Et ce n’est certainement pas parce que la vie quotidienne s’est améliorée pour une poignée d’enfants vulnérables. Les abus et la négligence n’ont pas cessé. On peut même prédire que plus le confinement se prolongera, plus ils vont s’accentuer.

Ce qui se passe, c’est que ceux qui font les signalements – et qui font souvent partie du réseau scolaire et des services de garde – ne sont plus là pour veiller sur ces jeunes.

Dans le système hospitalier, on le sait, des mesures exceptionnelles ont été déployées pour faire face à la crise. Or, dans le secteur de la protection de la jeunesse, on n’a pas encore mis de l’avant de plan d’action à la hauteur des défis qui se posent et des tragédies potentielles qu’on veut à tout prix éviter.

En fait, c’est plutôt le contraire qui se passe. On sent qu’à Québec et au sein du réseau, on marche sur des œufs quant aux tâches des intervenants de la DPJ à l’heure du coronavirus. On veut protéger leur santé et réduire le plus possible les risques qu’ils deviennent des vecteurs de la contamination.

Mais le résultat, nous dit-on, c’est que les gestionnaires du réseau ne font pas que demander aux intervenants de privilégier le télétravail, ils tardent aussi à produire un plan d’urgence pour aider les jeunes potentiellement touchés par la crise.

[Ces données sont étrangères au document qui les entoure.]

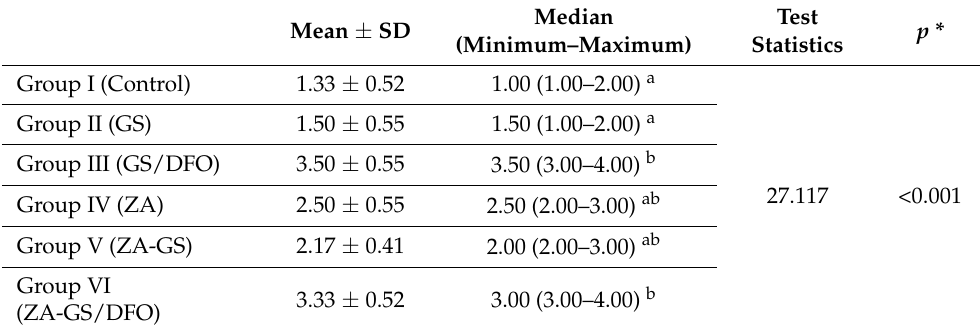
Table 4. Comparison of the intensity levels of HIF-1 α expression in the extraction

Ceux qui sont sur les listes d’attente, par exemple. En temps normal, s’ils ont un problème, le milieu qu’ils fréquentent peut donner l’alerte. Mais là, ils sont confinés et isolés.

À Québec, on dit chercher activement des solutions qui devraient permettre d’aider ces jeunes. On est en contact avec la Fédération québécoise des organismes communautaires famille et la Fondation du Dr Julien. « Le travail chemine bien », affirme-t-on au bureau du ministre Lionel Carmant.

Le temps presse. Et dès que des solutions à court terme auront été trouvées, c’est au long terme qu’il faudra penser.

On avait à peine commencé à boucher les trous dans la coque du navire et il y a maintenant le feu dans la salle des machines. Lorsque la courbe sera aplatie, le remettre à flot – avec le rapport à venir de la commission Laurent comme manuel d’instruction – devra être une priorité.